▶ _Work task_
Below are records; write all of them out exactly.

--- Source data ---

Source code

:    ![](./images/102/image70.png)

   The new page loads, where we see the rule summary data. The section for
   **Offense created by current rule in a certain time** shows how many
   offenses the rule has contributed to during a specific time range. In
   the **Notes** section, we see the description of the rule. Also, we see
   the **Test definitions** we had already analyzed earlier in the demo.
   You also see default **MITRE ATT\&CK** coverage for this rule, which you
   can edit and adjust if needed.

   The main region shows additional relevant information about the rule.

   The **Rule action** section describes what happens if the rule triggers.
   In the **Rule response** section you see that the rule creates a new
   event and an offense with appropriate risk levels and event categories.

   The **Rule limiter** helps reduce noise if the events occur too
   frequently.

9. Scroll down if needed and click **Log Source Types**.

---

▶ _Expected output_
Source code

:    ![](./images/102/image70.png)

   The new page loads, where we see the rule summary data. The section for
   **Offense created by current rule in a certain time** shows how many
   offenses the rule has contributed to during a specific time range. In
   the **Notes** section, we see the description of the rule. Also, we see
   the **Test definitions** we had already analyzed earlier in the demo.
   You also see default **MITRE ATT\&CK** coverage for this rule, which you
   can edit and adjust if needed.

   The main region shows additional relevant information about the rule.

   The **Rule action** section describes what happens if the rule triggers.
   In the **Rule response** section you see that the rule creates a new
   event and an offense with appropriate risk levels and event categories.

   The **Rule limiter** helps reduce noise if the events occur too
   frequently.

9. Scroll down if needed and click **Log Source Types**.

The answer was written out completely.